Ces procédés rhétoriques apparaissent eux-mêmes porteurs d’une dimension rythmique. Mettant en œuvre un processus de différenciation au sein de la répétition, ils permettent d’associer continuité et nouveauté.
Chaque document produit collectivement constitue une nouvelle pierre qui vient nourrir progressivement l’ensemble sur un mode itératif, et qui l’éclaire rétrospectivement.
« The improviser can begin by playing a virtual random series of notes, with little or no intention as how it will unfold. These notes become the materials to be shaped and worked out, like pieces of a puzzle. The improviser begins to enter into a dialogue with her material : prior selection begin to fashion subsequent ones as themes are aligned and reframed in relation to prior patterns […] In absence of a rational plan, retrospective sense-making makes spontaneous action appear purposeful, coherent and inevitable » (Barrett 1998, p. 615).
À chaque étape, les chefs de projet s’efforcent d’inscrire les nouveaux produits dans la suite logique des précédents. Comme le fait remarquer Barrett, l’action spontanée est intégrée à une suite de « patterns » qui semblent dévoiler une intention et une finalité sous-jacentes. En se stabilisant, intention et finalité apparaissent peu à peu comme évidentes et nécessaires.
La force de ce récit téléologique rétrospectif repose sur des moments-clés, tels que les Assises. Ces événements marquants constituent les balises du projet et rythment le récit. Ils fournissent également une occasion de rédaction de bilans et autres synthèses, distribués sous forme de brochures, plaquettes, rapports d’activités… La mise en récit permet de gommer les accrocs du quotidien ainsi que les doutes et incertitudes qui caractérisent les moments de transition entre deux grandes phases du projet ; elle recouvre le cheminement réel, sinueux, fait de petits pas. On ne trouve par exemple pas dans le PALM le récit de l’échec du Bureau : celui-ci disparaît, complètement recouvert par un récit lissé, sans accrocs ni à-coups.
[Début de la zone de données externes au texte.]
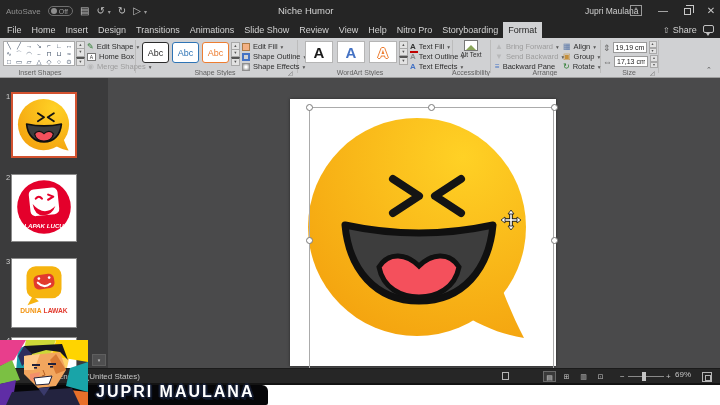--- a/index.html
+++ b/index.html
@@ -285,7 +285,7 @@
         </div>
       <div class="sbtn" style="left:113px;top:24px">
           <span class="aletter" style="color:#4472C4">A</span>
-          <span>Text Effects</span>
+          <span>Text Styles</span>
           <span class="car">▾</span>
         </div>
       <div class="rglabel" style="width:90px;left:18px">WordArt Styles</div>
Ce récit masque le travail quotidien d’exploration et d’ajustements, en le faisant passer parfois de l’ombre à l’oubli dans la mémoire même des chefs de projet. La mise en intrigue recrée ainsi une linéarité a posteriori et construit sa propre nécessité, en conférant rétrospectivement au projet une détermination. Elle joue un rôle central dans la construction in itinere du sens de l’action et contribue directement à la mise en rythme collectif.
Les mécanismes de mise en récit qui caractérisent l’improvisation confèrent une cohérence et un pouvoir cohésif aux acteurs autour du thème collectif. Imprévue ou inconnue au départ, la direction dans laquelle évolue le projet est intégrée dans un discours qui la rend évidente et souhaitable, alors même qu’elle n’a pas été souhaitée. Ces mécanismes construisent ainsi une nécessité fictive et qui ne permet en rien de déduire ou prévoir la forme « finale » que pourrait prendre le projet.
Sentir la fin.
Jusqu’où porter ces objets territoriaux non identifiés et ces projets ? Faut-il toujours relancer un nouveau cycle ? Comment sentir s’il faut cesser de battre la mesure ? Au sein de l’équipe d’urbanistes mandatés par le Pôle d’Orly, les avis divergent :
« Il ne faut jamais aller plus vite que la musique […] On n’a pas répondu à la demande de faire des zooms précis sur des secteurs de projet. Il faut savoir jusqu’où il est possible d’aller et surtout ne pas aller plus loin. Sinon, on fabrique des murs, des repoussoirs. Bécard, lui, il aurait bien dessiné du projet, il avait envie, lui, de dessiner le truc, moi j’ai dit, je le dessine pas, parce que c’est pas mûr. On attend l’étape suivante. (…) Alors aller plus loin ça veut dire quoi ? Ça veut dire est-ce qu’on fait un SCOT, est-ce qu’on fait un schéma directeur, un plan d’aménagement territorial ? » (Gérard Abadia, urbaniste).
Qu’advient-il de ces projets, après quelques années de collaboration et de production à un rythme parfois soutenu ? Au fil des cycles, certains disparaissent, d’autres se stabilisent, voire s’institutionnalisent. D’un côté ils peuvent être rattrapés et réintégrés dans le giron institutionnel métropolitain, lui-même en évolution constante, comme pour le Pôle d’Orly – qui se mue en projet de contrat de développement territorial (piloté par l’État), puis en « Territoire 12 » de la Métropole du Grand Paris. De l’autre, le récit produit collectivement peut conduire à la stabilisation d’une identité suffisamment partagée pour que les partenaires envisagent un document prenant une forme réglementaire, comme dans le cas du SDOL se lançant dans l’élaboration d’un plan directeur intercommunal (PDI). Si l’un des produits se normalise, le projet et sa structure porteuse restent hors du système institutionnel : « Je ne dirais pas institutionnalisation… mais on a besoin de se stabiliser plus. Cette légèreté, c’était trop fragile pour les défis d’aujourd’hui » explique la directrice du SDOL au sujet du PDI. La question de l’institutionnalisation du territoire et de son projet est bien sûr sensible, encore faut-il qu’il existe des cadres légaux pour la rendre possible. De ce point de vue, en Suisse, les possibilités sont sans doute moindres qu’en France.
Quelle que soit la fin considérée, il s’agit plutôt d’une transformation que d’une disparition, comme un ultime recommencement. La dynamique cyclique, tendue entre différence et répétition, constitue ainsi jusqu’au bout la principale caractéristique de ces projets de territoire, situés entre les cadres institutionnels et liés à des gouvernances complexes. À la recherche des propriétés rythmiques de ces projets, qui ne tiennent que dans et par l’action et l’interaction, cette dynamique cyclique est apparue structurante pour leur trajectoire. Celle-ci permet de rassembler progressivement les partenaires autour d’un thème qui se stabilise chemin faisant, garantissant la cohérence et la cohésion des acteurs, tout en autorisant l’indétermination au fondement de l’action et en maintenant l’ouverture tout au long du processus. Il semble que ce soit bien là la définition de l’improvisation.